> [Text block]
## Start

SUMMARY OF THE INVENTION
[0010] The invention concerns a coupling assembly for flexibly and
sealingly joining pipes to one another end to end and permitting
axial, angular and torsional deflections between them. The coupling
assembly comprises a first ring attachable to one of the pipe ends.
The first ring has an outer diameter greater than the pipe and an
outwardly facing circumferential groove. A first sealing member is
positionable within the groove of the first ring. The first sealing
member extends circumferentially around the first ring. A second
ring is attachable to another of the pipe ends to be joined. The
second ring has an outer diameter greater than the pipe and an
outwardly facing circumferential groove. A second sealing member is
positionable within the groove of the second ring and extends
circumferentially around the second ring. A band is positionable in
overlying relation with and surrounding the first and second rings.

## End

> [Data shown]
## Start

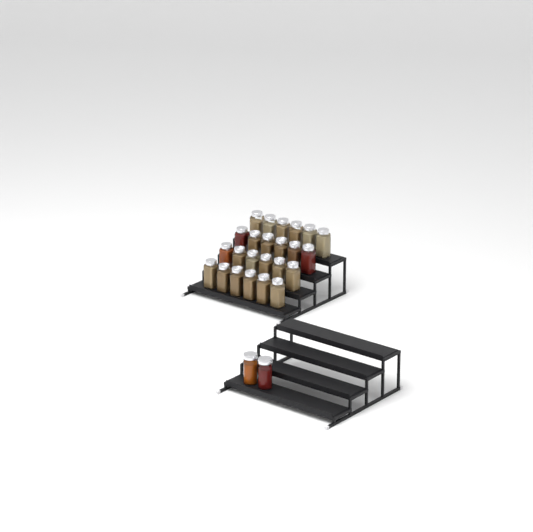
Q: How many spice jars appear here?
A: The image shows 26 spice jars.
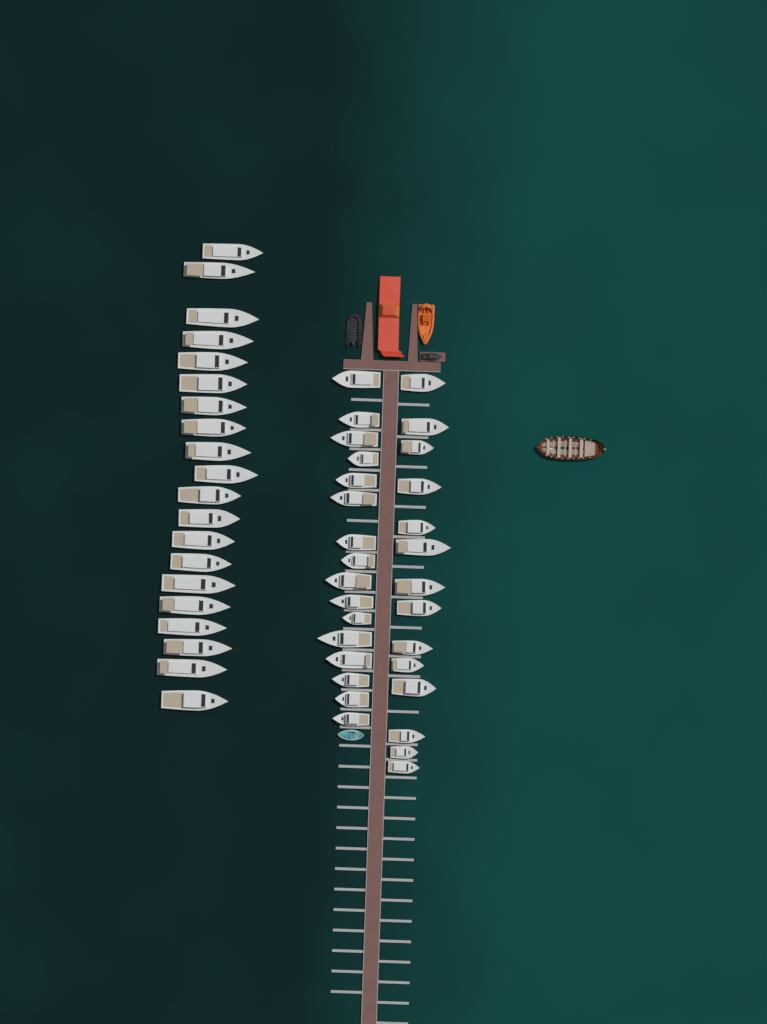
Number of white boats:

## End

> [Written task] Carry on the text on the pipe coupling assembly, beginning after its last sentence. The material above comes from a source separate from the text on the pipe coupling assembly.

> [Task answer]
The band has an inwardly facing surface sealingly engageable with
the first and second sealing members. A housing is positionable in
overlying relation with and surrounding the rings and the band. The
housing is radially spaced apart from the band allowing the band to
float on the sealing members. The housing has a pair of
circumferential rims positioned in longitudinally spaced apart
relation to one another. Each rim is sized and toleranced to
maintain the aforementioned spaced relation between the housing and
the band. The housing also has a pair shoulders positioned in
spaced apart relation and facing one another. Each shoulder is
engageable with one of the rings for limiting axial and angular
deflection of one pipe relative to the other.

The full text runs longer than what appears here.